Thursday, October 12, 2006

CONFESSIONS not sold out! Thu Oct 12 or Fri Oct 13

Odd glitch resulted in announcement that the shows were almost sold out. Nope. Still seats left for all three shows, though Saturday 14 is getting pretty darn full.

Here's the scoop...


Don’t Miss CONFESSIONS this Thursday through Saturday-
Pacific Theatre’s Evening of Songs and Storytelling in the tradition of CHRISTMAS PRESENCE

For tickets ($9-$20) call our box office at 604.731.5518
or reply to this email (include your phone number) and a
Pacific Theatre representative will call you back.

Pacific Theatre is pleased to present CONFESSIONS, an autumnal version of its holiday favourite, CHRISTMAS PRESENCE – this October, enjoy a cornucopia of stories, songs, poetry, comedy and reminiscence.

In the past, Pacific Theatre has hosted a wide range of performing artists at similar events, including Ron Reed, Sheree Plett, Michael Hart, Lance Odegaard, Spencer Capier and Nelson Boschman. Patrons can expect an equally exciting line-up for this fall’s show!

CONFESSIONS runs October 12th through 14th at Pacific Theatre in Vancouver. All shows at 8pm. For tickets ($9-$20) and information call 604.731.5518 or visit That’s 604.731.5518 or!

Monday, October 02, 2006

LILIA: Patrick Lonergan review

Patrick Lonergan writes and distributes an arts email he calls "Patrick's Picks," which deals mainly with theatre and classical music performances in the Vancouver area. (Hey, I oughta try something like that...) Here's what he wrote about LILIA...

LiLiA, on the other hand, was absolutely wonderful. The story of actress Lilia Skala as portrayed by her granddaughter, it is warm, loving, intense, funny, sad, and so human and deserves all the accolades it has received. Actress-playwright Libby Skala is brilliant and for her it is clearly a labour of love.

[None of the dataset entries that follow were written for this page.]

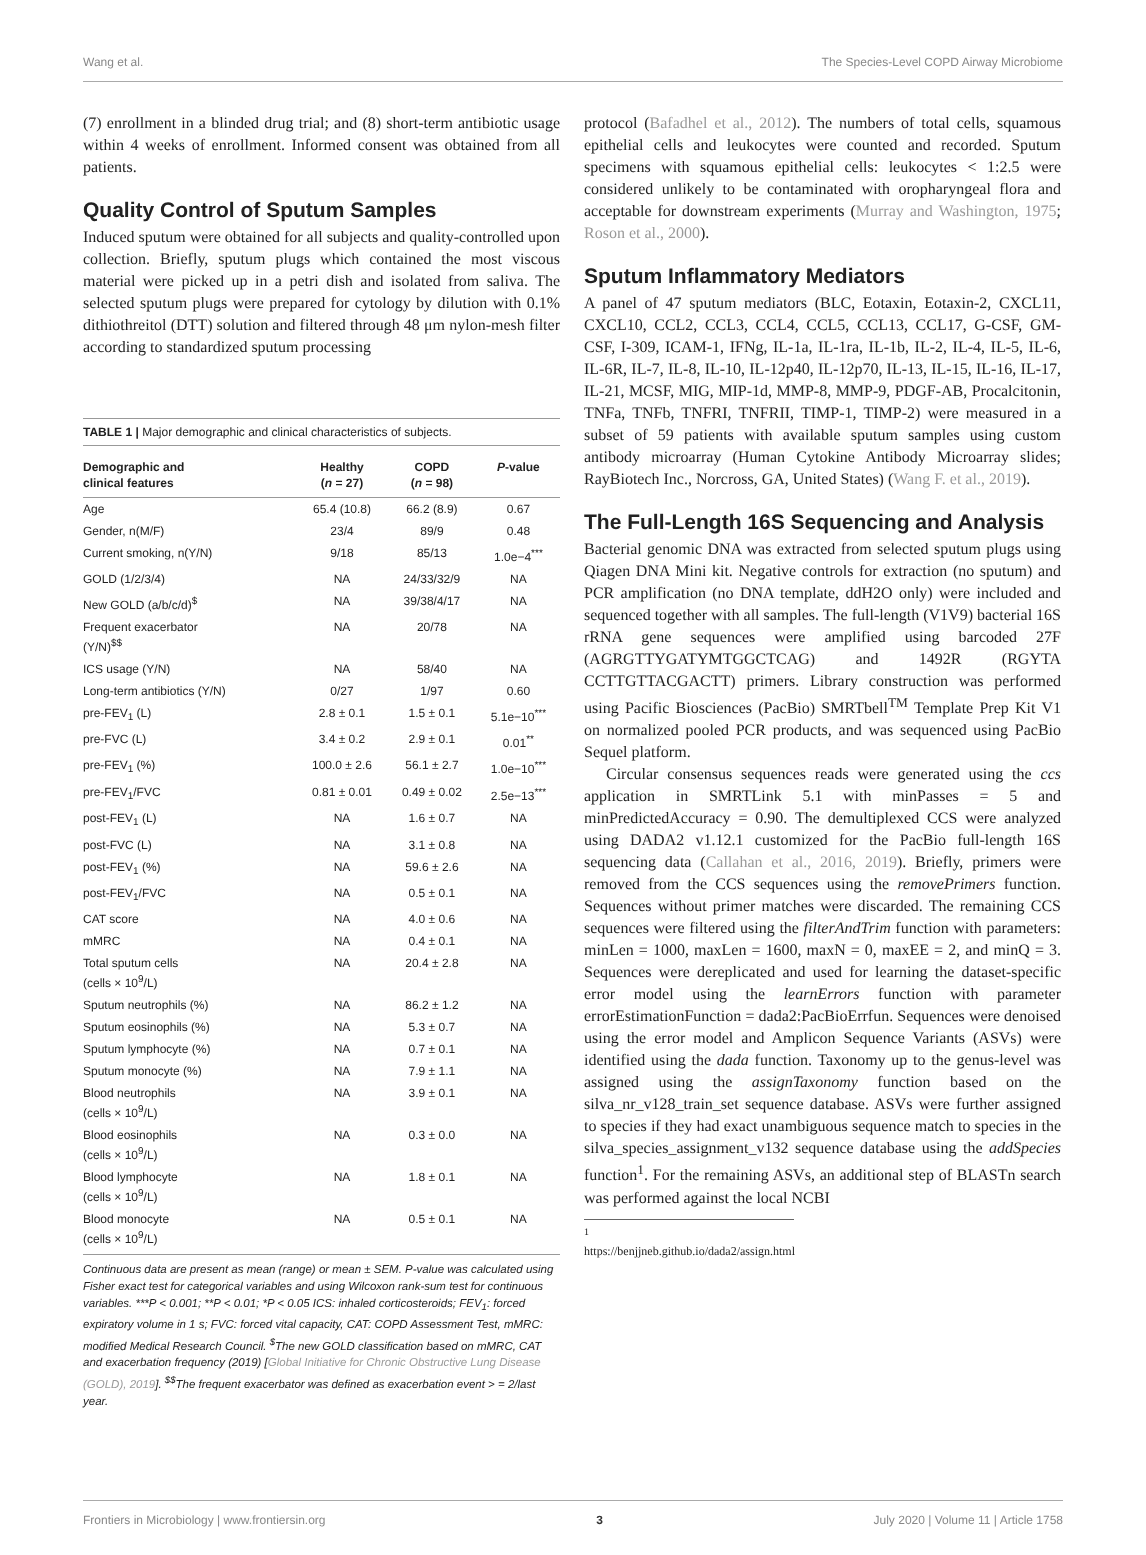Wang et al. The Species-Level COPD Airway Microbiome
(7) enrollment in a blinded drug trial; and (8) short-term antibiotic usage within 4 weeks of enrollment. Informed consent was obtained from all patients.
Quality Control of Sputum Samples
Induced sputum were obtained for all subjects and quality-controlled upon collection. Briefly, sputum plugs which contained the most viscous material were picked up in a petri dish and isolated from saliva. The selected sputum plugs were prepared for cytology by dilution with 0.1% dithiothreitol (DTT) solution and filtered through 48 μm nylon-mesh filter according to standardized sputum processing
TABLE 1 | Major demographic and clinical characteristics of subjects.
| Demographic and clinical features | Healthy ( n = 27) | COPD ( n = 98) | P -value |
| --- | --- | --- | --- |
| Age | 65.4 (10.8) | 66.2 (8.9) | 0.67 |
| Gender, n(M/F) | 23/4 | 89/9 | 0.48 |
| Current smoking, n(Y/N) | 9/18 | 85/13 | 1.0e−4<sup>***</sup> |
| GOLD (1/2/3/4) | NA | 24/33/32/9 | NA |
| New GOLD (a/b/c/d)<sup>$</sup> | NA | 39/38/4/17 | NA |
| Frequent exacerbator (Y/N)<sup>$$</sup> | NA | 20/78 | NA |
| ICS usage (Y/N) | NA | 58/40 | NA |
| Long-term antibiotics (Y/N) | 0/27 | 1/97 | 0.60 |
| pre-FEV<sub>1</sub> (L) | 2.8 ± 0.1 | 1.5 ± 0.1 | 5.1e−10<sup>***</sup> |
| pre-FVC (L) | 3.4 ± 0.2 | 2.9 ± 0.1 | 0.01<sup>**</sup> |
| pre-FEV<sub>1</sub> (%) | 100.0 ± 2.6 | 56.1 ± 2.7 | 1.0e−10<sup>***</sup> |
| pre-FEV<sub>1</sub>/FVC | 0.81 ± 0.01 | 0.49 ± 0.02 | 2.5e−13<sup>***</sup> |
| post-FEV<sub>1</sub> (L) | NA | 1.6 ± 0.7 | NA |
| post-FVC (L) | NA | 3.1 ± 0.8 | NA |
| post-FEV<sub>1</sub> (%) | NA | 59.6 ± 2.6 | NA |
| post-FEV<sub>1</sub>/FVC | NA | 0.5 ± 0.1 | NA |
| CAT score | NA | 4.0 ± 0.6 | NA |
| mMRC | NA | 0.4 ± 0.1 | NA |
| Total sputum cells (cells × 10<sup>9</sup>/L) | NA | 20.4 ± 2.8 | NA |
| Sputum neutrophils (%) | NA | 86.2 ± 1.2 | NA |
| Sputum eosinophils (%) | NA | 5.3 ± 0.7 | NA |
| Sputum lymphocyte (%) | NA | 0.7 ± 0.1 | NA |
| Sputum monocyte (%) | NA | 7.9 ± 1.1 | NA |
| Blood neutrophils (cells × 10<sup>9</sup>/L) | NA | 3.9 ± 0.1 | NA |
| Blood eosinophils (cells × 10<sup>9</sup>/L) | NA | 0.3 ± 0.0 | NA |
| Blood lymphocyte (cells × 10<sup>9</sup>/L) | NA | 1.8 ± 0.1 | NA |
| Blood monocyte (cells × 10<sup>9</sup>/L) | NA | 0.5 ± 0.1 | NA |
Continuous data are present as mean (range) or mean ± SEM. P-value was calculated using Fisher exact test for categorical variables and using Wilcoxon rank-sum test for continuous variables. ***P < 0.001; **P < 0.01; *P < 0.05 ICS: inhaled corticosteroids; FEV<sub>1</sub>: forced expiratory volume in 1 s; FVC: forced vital capacity, CAT: COPD Assessment Test, mMRC: modified Medical Research Council. <sup>$</sup>The new GOLD classification based on mMRC, CAT and exacerbation frequency (2019) [Global Initiative for Chronic Obstructive Lung Disease (GOLD), 2019]. <sup>$$</sup>The frequent exacerbator was defined as exacerbation event > = 2/last year.
protocol (Bafadhel et al., 2012). The numbers of total cells, squamous epithelial cells and leukocytes were counted and recorded. Sputum specimens with squamous epithelial cells: leukocytes < 1:2.5 were considered unlikely to be contaminated with oropharyngeal flora and acceptable for downstream experiments (Murray and Washington, 1975; Roson et al., 2000).
Sputum Inflammatory Mediators
A panel of 47 sputum mediators (BLC, Eotaxin, Eotaxin-2, CXCL11, CXCL10, CCL2, CCL3, CCL4, CCL5, CCL13, CCL17, G-CSF, GM-CSF, I-309, ICAM-1, IFNg, IL-1a, IL-1ra, IL-1b, IL-2, IL-4, IL-5, IL-6, IL-6R, IL-7, IL-8, IL-10, IL-12p40, IL-12p70, IL-13, IL-15, IL-16, IL-17, IL-21, MCSF, MIG, MIP-1d, MMP-8, MMP-9, PDGF-AB, Procalcitonin, TNFa, TNFb, TNFRI, TNFRII, TIMP-1, TIMP-2) were measured in a subset of 59 patients with available sputum samples using custom antibody microarray (Human Cytokine Antibody Microarray slides; RayBiotech Inc., Norcross, GA, United States) (Wang F. et al., 2019).
The Full-Length 16S Sequencing and Analysis
Bacterial genomic DNA was extracted from selected sputum plugs using Qiagen DNA Mini kit. Negative controls for extraction (no sputum) and PCR amplification (no DNA template, ddH2O only) were included and sequenced together with all samples. The full-length (V1V9) bacterial 16S rRNA gene sequences were amplified using barcoded 27F (AGRGTTYGATYMTGGCTCAG) and 1492R (RGYTA CCTTGTTACGACTT) primers. Library construction was performed using Pacific Biosciences (PacBio) SMRTbell<sup>TM</sup> Template Prep Kit V1 on normalized pooled PCR products, and was sequenced using PacBio Sequel platform.
Circular consensus sequences reads were generated using the ccs application in SMRTLink 5.1 with minPasses = 5 and minPredictedAccuracy = 0.90. The demultiplexed CCS were analyzed using DADA2 v1.12.1 customized for the PacBio full-length 16S sequencing data (Callahan et al., 2016, 2019). Briefly, primers were removed from the CCS sequences using the removePrimers function. Sequences without primer matches were discarded. The remaining CCS sequences were filtered using the filterAndTrim function with parameters: minLen = 1000, maxLen = 1600, maxN = 0, maxEE = 2, and minQ = 3. Sequences were dereplicated and used for learning the dataset-specific error model using the learnErrors function with parameter errorEstimationFunction = dada2:PacBioErrfun. Sequences were denoised using the error model and Amplicon Sequence Variants (ASVs) were identified using the dada function. Taxonomy up to the genus-level was assigned using the assignTaxonomy function based on the silva_nr_v128_train_set sequence database. ASVs were further assigned to species if they had exact unambiguous sequence match to species in the silva_species_assignment_v132 sequence database using the addSpecies function<sup>1</sup>. For the remaining ASVs, an additional step of BLASTn search was performed against the local NCBI
<sup>1</sup> https://benjjneb.github.io/dada2/assign.html
Frontiers in Microbiology | www.frontiersin.org 3 July 2020 | Volume 11 | Article 1758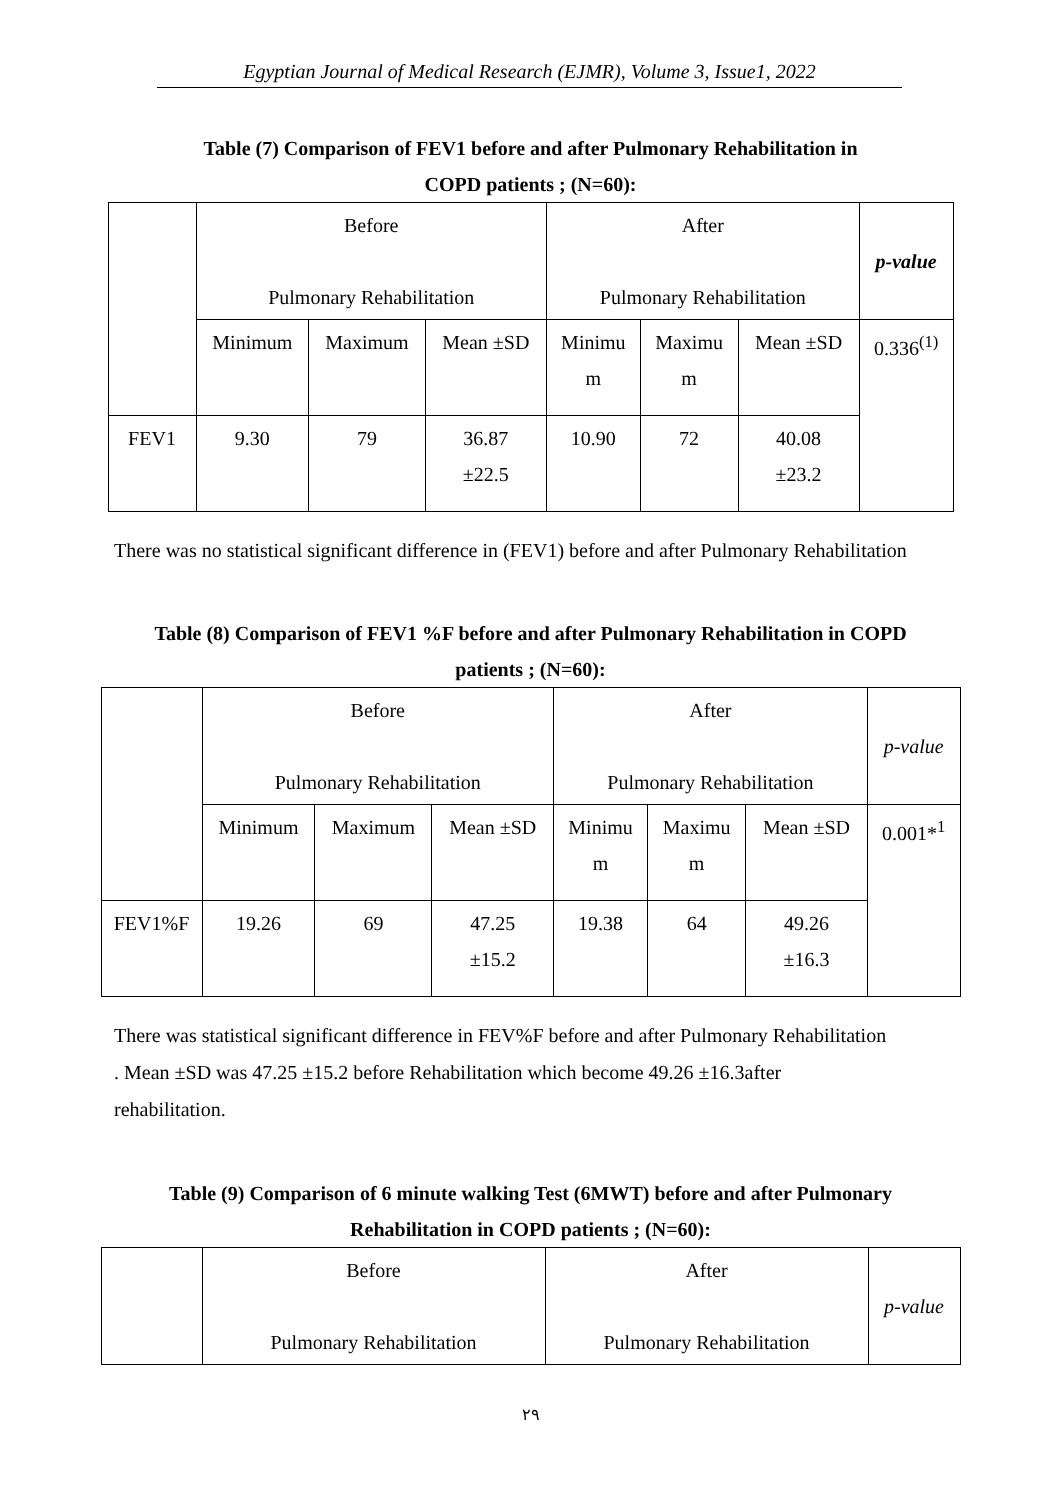Egyptian Journal of Medical Research (EJMR), Volume 3, Issue1, 2022
Table (7) Comparison of FEV1 before and after Pulmonary Rehabilitation in
COPD patients ; (N=60):
| | Before Pulmonary Rehabilitation | | | After Pulmonary Rehabilitation | | | p-value |
| | Minimum | Maximum | Mean ±SD | Minimu m | Maximu m | Mean ±SD | 0.336<sup>(1)</sup> |
| FEV1 | 9.30 | 79 | 36.87 ±22.5 | 10.90 | 72 | 40.08 ±23.2 | |
There was no statistical significant difference in (FEV1) before and after Pulmonary Rehabilitation
Table (8) Comparison of FEV1 %F before and after Pulmonary Rehabilitation in COPD
patients ; (N=60):
| | Before Pulmonary Rehabilitation | | | After Pulmonary Rehabilitation | | | p-value |
| | Minimum | Maximum | Mean ±SD | Minimu m | Maximu m | Mean ±SD | 0.001*<sup>1</sup> |
| FEV1%F | 19.26 | 69 | 47.25 ±15.2 | 19.38 | 64 | 49.26 ±16.3 | |
There was statistical significant difference in FEV%F before and after Pulmonary Rehabilitation
. Mean ±SD was 47.25 ±15.2 before Rehabilitation which become 49.26 ±16.3after
rehabilitation.
Table (9) Comparison of 6 minute walking Test (6MWT) before and after Pulmonary
Rehabilitation in COPD patients ; (N=60):
| | Before Pulmonary Rehabilitation | After Pulmonary Rehabilitation | p-value |
٢٩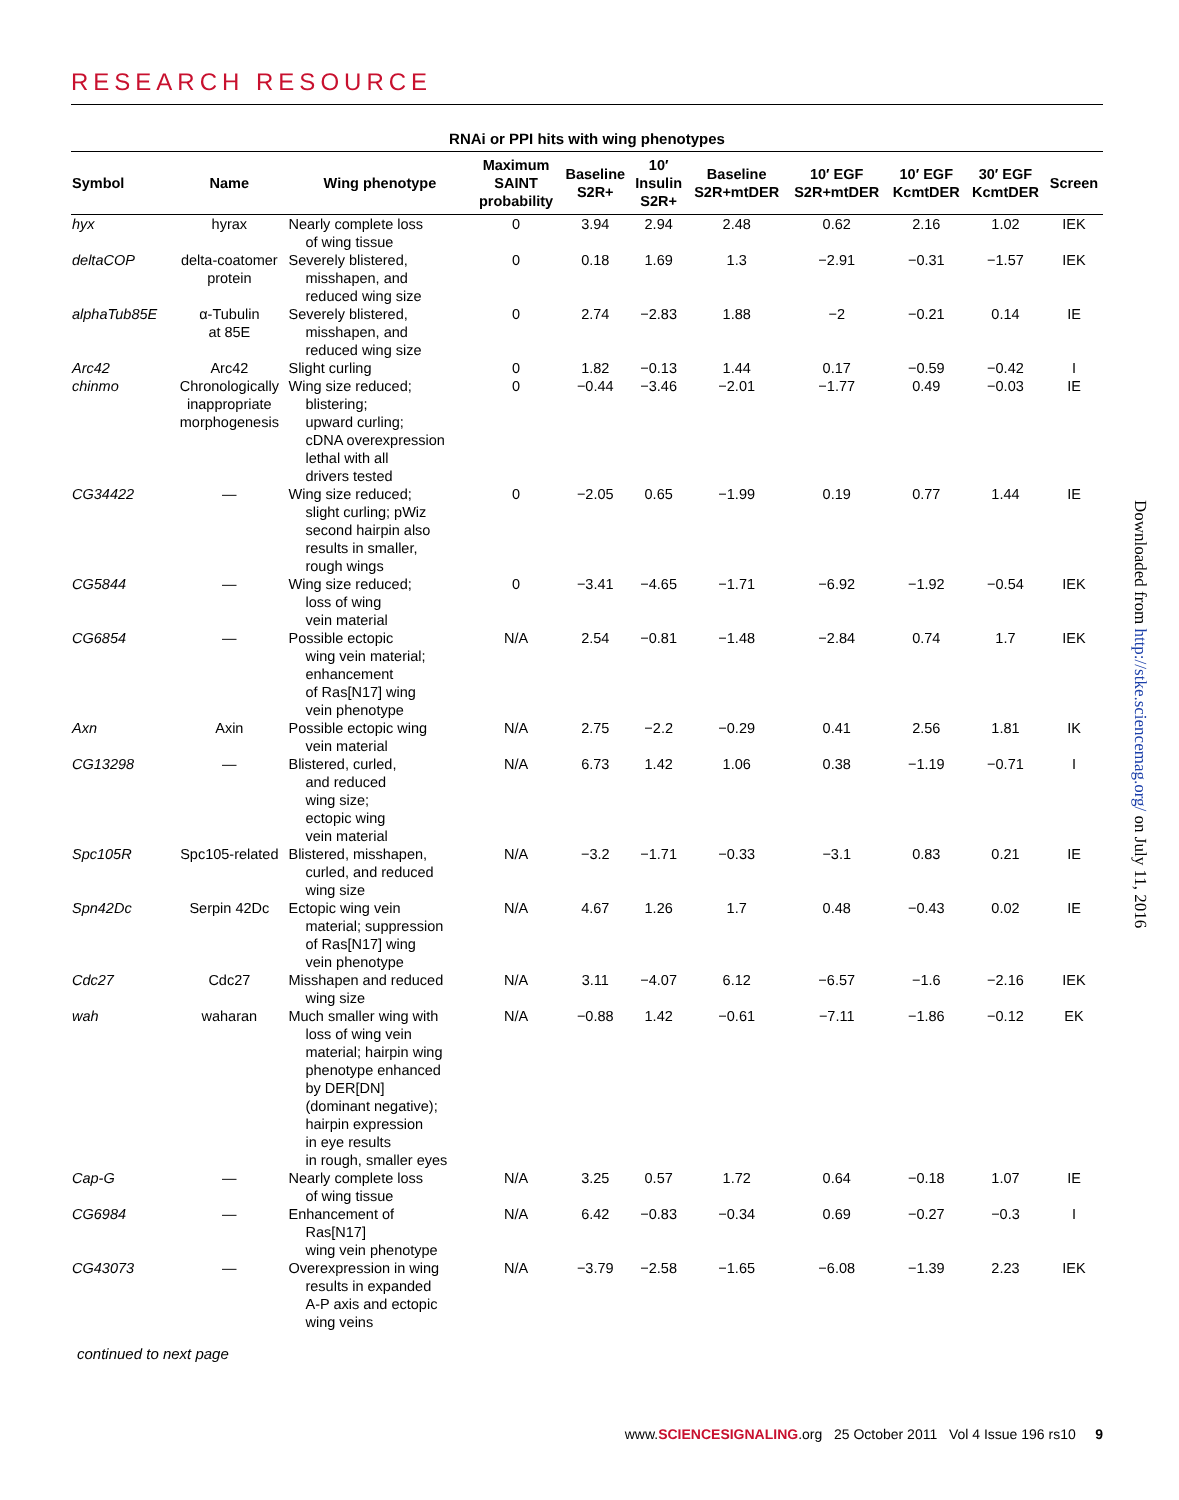RESEARCH RESOURCE
RNAi or PPI hits with wing phenotypes
| Symbol | Name | Wing phenotype | Maximum SAINT probability | Baseline S2R+ | 10′ Insulin S2R+ | Baseline S2R+mtDER | 10′ EGF S2R+mtDER | 10′ EGF KcmtDER | 30′ EGF KcmtDER | Screen |
| --- | --- | --- | --- | --- | --- | --- | --- | --- | --- | --- |
| hyx | hyrax | Nearly complete loss of wing tissue | 0 | 3.94 | 2.94 | 2.48 | 0.62 | 2.16 | 1.02 | IEK |
| deltaCOP | delta-coatomer protein | Severely blistered, misshapen, and reduced wing size | 0 | 0.18 | 1.69 | 1.3 | −2.91 | −0.31 | −1.57 | IEK |
| alphaTub85E | α-Tubulin at 85E | Severely blistered, misshapen, and reduced wing size | 0 | 2.74 | −2.83 | 1.88 | −2 | −0.21 | 0.14 | IE |
| Arc42 | Arc42 | Slight curling | 0 | 1.82 | −0.13 | 1.44 | 0.17 | −0.59 | −0.42 | I |
| chinmo | Chronologically inappropriate morphogenesis | Wing size reduced; blistering; upward curling; cDNA overexpression lethal with all drivers tested | 0 | −0.44 | −3.46 | −2.01 | −1.77 | 0.49 | −0.03 | IE |
| CG34422 | — | Wing size reduced; slight curling; pWiz second hairpin also results in smaller, rough wings | 0 | −2.05 | 0.65 | −1.99 | 0.19 | 0.77 | 1.44 | IE |
| CG5844 | — | Wing size reduced; loss of wing vein material | 0 | −3.41 | −4.65 | −1.71 | −6.92 | −1.92 | −0.54 | IEK |
| CG6854 | — | Possible ectopic wing vein material; enhancement of Ras[N17] wing vein phenotype | N/A | 2.54 | −0.81 | −1.48 | −2.84 | 0.74 | 1.7 | IEK |
| Axn | Axin | Possible ectopic wing vein material | N/A | 2.75 | −2.2 | −0.29 | 0.41 | 2.56 | 1.81 | IK |
| CG13298 | — | Blistered, curled, and reduced wing size; ectopic wing vein material | N/A | 6.73 | 1.42 | 1.06 | 0.38 | −1.19 | −0.71 | I |
| Spc105R | Spc105-related | Blistered, misshapen, curled, and reduced wing size | N/A | −3.2 | −1.71 | −0.33 | −3.1 | 0.83 | 0.21 | IE |
| Spn42Dc | Serpin 42Dc | Ectopic wing vein material; suppression of Ras[N17] wing vein phenotype | N/A | 4.67 | 1.26 | 1.7 | 0.48 | −0.43 | 0.02 | IE |
| Cdc27 | Cdc27 | Misshapen and reduced wing size | N/A | 3.11 | −4.07 | 6.12 | −6.57 | −1.6 | −2.16 | IEK |
| wah | waharan | Much smaller wing with loss of wing vein material; hairpin wing phenotype enhanced by DER[DN] (dominant negative); hairpin expression in eye results in rough, smaller eyes | N/A | −0.88 | 1.42 | −0.61 | −7.11 | −1.86 | −0.12 | EK |
| Cap-G | — | Nearly complete loss of wing tissue | N/A | 3.25 | 0.57 | 1.72 | 0.64 | −0.18 | 1.07 | IE |
| CG6984 | — | Enhancement of Ras[N17] wing vein phenotype | N/A | 6.42 | −0.83 | −0.34 | 0.69 | −0.27 | −0.3 | I |
| CG43073 | — | Overexpression in wing results in expanded A-P axis and ectopic wing veins | N/A | −3.79 | −2.58 | −1.65 | −6.08 | −1.39 | 2.23 | IEK |
continued to next page
Downloaded from http://stke.sciencemag.org/ on July 11, 2016
www.SCIENCESIGNALING.org 25 October 2011 Vol 4 Issue 196 rs10 9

Her ability to use her body and above all her facial features to transform herself from one character to another is phenomenal. In an instant her face changes from that of a young girl to that of her grandmother and then, just as quickly, back again. The scene in which grandmother gives granddaughter a lesson in acting was amazing, a truly dazzling tour-de-force as Skala changes characters back and forth with rapid-fire speed, revealing both Lilia Skala’s greatness as an actress (Libby Skala writes in her programme notes: “To this day she’s the greatest actress I’ve seen.”) and the great skill of Libby Skala herself. The play is superbly constructed with no scene ever outstaying its welcome. We are not simply given a chronological presentation but, rather, we jump back and forth through time, in short, pithy vignettes from Lilia’s life. We are, nonetheless, never lost, never confused. The play unfolds in bits and pieces which gradually come together as a more complete story. Lilia is presented to us warts and all. She was a strong and strong-willed woman with great courage and deep faith. But she could also be imperious, hard, and petty almost to the point of cruelty as, for example, when she covets her granddaughter’s sweater or criticises her looks. “Write a part for me”, her grandmother asks Libby. And she has. Libby Skala closes her programme notes with the following:

"As LiLiA moves forward I continue to plumb the depths of each nuance and life lesson to be gleaned from my grandmother’s experiences. Lilia often said: ‘I’ve barely scratched the surface in terms of what’s inside me – what I can give of myself to mankind.’ She was constantly trying to teach and guide me, but I wasn’t always receptive. Well, it’s never too late.
The lessons continue as I have the privilege of performing this play – not only as a tribute to my grandmother, but as an ever-evolving experience between actor and audience.”

She has done her grandmother proud. Do see this.